- The Insurer’s allegation that the fire was a result of arson was obviously without merit
- The Insurer ignored the evidence of its own experts
- When the claim was denied, no explanation was offered to the Insured
- As a result of the denial, the Insured’s were “forced out into the snow”
- The Court found that the highest level of management was aware of these decisions, but took no steps to correct the deficiencies
- The actions of defence counsel throughout the course of the action was considered outrageous and bordering on misconduct
- The Court found that the Insureds had breached a “Peace of Mind Contract” when they knew it would have a detrimental effect on the Insured.

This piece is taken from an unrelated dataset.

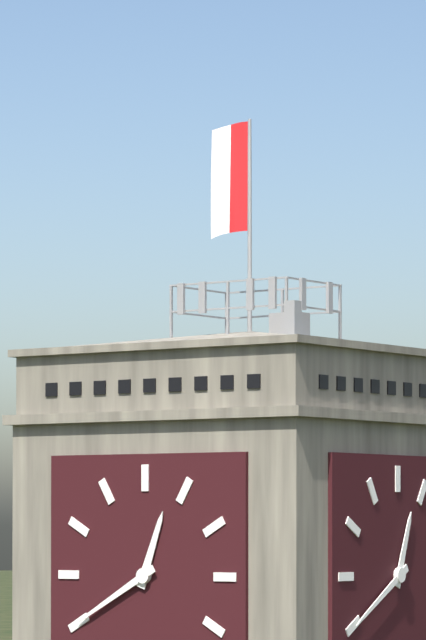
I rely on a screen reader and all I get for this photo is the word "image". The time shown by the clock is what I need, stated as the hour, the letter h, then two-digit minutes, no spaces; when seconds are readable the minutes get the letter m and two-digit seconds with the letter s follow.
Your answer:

The Supreme Court outlined six criteria, which should be considered by the Jury in determining the quantum of a punitive damage award:
It must be proportionate to:
1. The blameworthiness of the defendant’s conduct;
2. The degree of vulnerability of the plaintiff;
3. The harm or potential harm directed specifically at the plaintiff;
4. The need for deterrence;
5. Even after taking into account the other penalties, both civil and criminal which have been or are likely to be inflicted on the defendant for the same misconduct;
6. The advantage wrongfully gained by a defendant from the misconduct.
This significant damage award for Bad Faith opens the door to "U.S. style litigation" and shifts the emphasis from the subject matter of the contract to the action of the Insurer.